There is still a huge pay gap between CEOs and their employees, but at least now the employees will know what that number really is. The Securities and Exchange Commission (SEC) passed new rules that will require more transparency in publicly-traded companies, according to Fox Business.

The new rules barely passed a vote, winning 3-2. Both Republican members of the five-person panel voted "no." Under the rules, companies are now required to reveal the median pay their workers receive and compare it to what the CEOs receive.

This shift in policy is part of the Dodd-Frank banking reform legislation that was passed in 2010. "The pay ratio disclosure will provide another metric that is useful on many fronts," SEC Commissioner Kara Stein (D) said, Fox Business reported.

"Addressing perceived income inequality is not the province of the securities laws or the Commission," SEC Commissioner Daniel Gallagher (R) said, in a prepared statement before the vote.

This ruling may not be the final word on the issue.
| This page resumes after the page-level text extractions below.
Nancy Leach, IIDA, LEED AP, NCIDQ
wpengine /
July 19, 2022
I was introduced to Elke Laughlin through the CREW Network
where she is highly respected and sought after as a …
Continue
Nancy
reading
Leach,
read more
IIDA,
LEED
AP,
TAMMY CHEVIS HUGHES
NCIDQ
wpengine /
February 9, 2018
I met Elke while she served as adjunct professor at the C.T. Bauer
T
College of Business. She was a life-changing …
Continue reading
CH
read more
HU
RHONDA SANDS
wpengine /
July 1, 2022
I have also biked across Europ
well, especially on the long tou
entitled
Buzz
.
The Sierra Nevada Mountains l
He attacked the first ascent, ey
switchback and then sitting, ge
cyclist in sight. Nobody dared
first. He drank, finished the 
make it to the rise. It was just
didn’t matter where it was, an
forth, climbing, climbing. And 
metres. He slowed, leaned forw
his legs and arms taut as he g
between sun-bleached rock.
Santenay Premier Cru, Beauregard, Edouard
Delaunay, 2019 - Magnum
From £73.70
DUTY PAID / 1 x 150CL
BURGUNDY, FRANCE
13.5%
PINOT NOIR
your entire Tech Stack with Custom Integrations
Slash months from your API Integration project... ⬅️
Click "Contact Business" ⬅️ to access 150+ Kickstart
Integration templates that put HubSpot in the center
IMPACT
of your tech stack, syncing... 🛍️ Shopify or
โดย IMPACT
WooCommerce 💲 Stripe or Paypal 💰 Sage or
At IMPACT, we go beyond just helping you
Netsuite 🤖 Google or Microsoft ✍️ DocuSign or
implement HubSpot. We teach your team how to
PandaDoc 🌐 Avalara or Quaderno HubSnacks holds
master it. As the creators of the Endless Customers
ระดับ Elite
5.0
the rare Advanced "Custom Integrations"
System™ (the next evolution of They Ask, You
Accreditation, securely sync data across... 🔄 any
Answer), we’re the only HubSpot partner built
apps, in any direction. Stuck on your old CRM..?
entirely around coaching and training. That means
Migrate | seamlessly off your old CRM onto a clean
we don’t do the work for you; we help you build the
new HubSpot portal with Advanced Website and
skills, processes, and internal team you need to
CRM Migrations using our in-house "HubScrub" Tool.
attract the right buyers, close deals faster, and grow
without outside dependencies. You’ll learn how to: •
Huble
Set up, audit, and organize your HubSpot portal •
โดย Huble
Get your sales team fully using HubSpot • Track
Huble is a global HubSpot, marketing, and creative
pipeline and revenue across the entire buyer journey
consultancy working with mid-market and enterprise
The U.S. Chamber of Commerce is expected to challenge the new rules, according to the Wall Street Journal. The information will give company shareholders an idea of how their money is being spent. The new disclosure ruling will go into effect in 2017.

Many people have made passionate statements about the new ruling. Since the new rules were first proposed two years ago, the SEC received more than 280,000 comments o the topic, according to Yahoo! News. Public companies that have less than $75 million in total shares or less than $50 million in annual revenue are exempt from the ruling.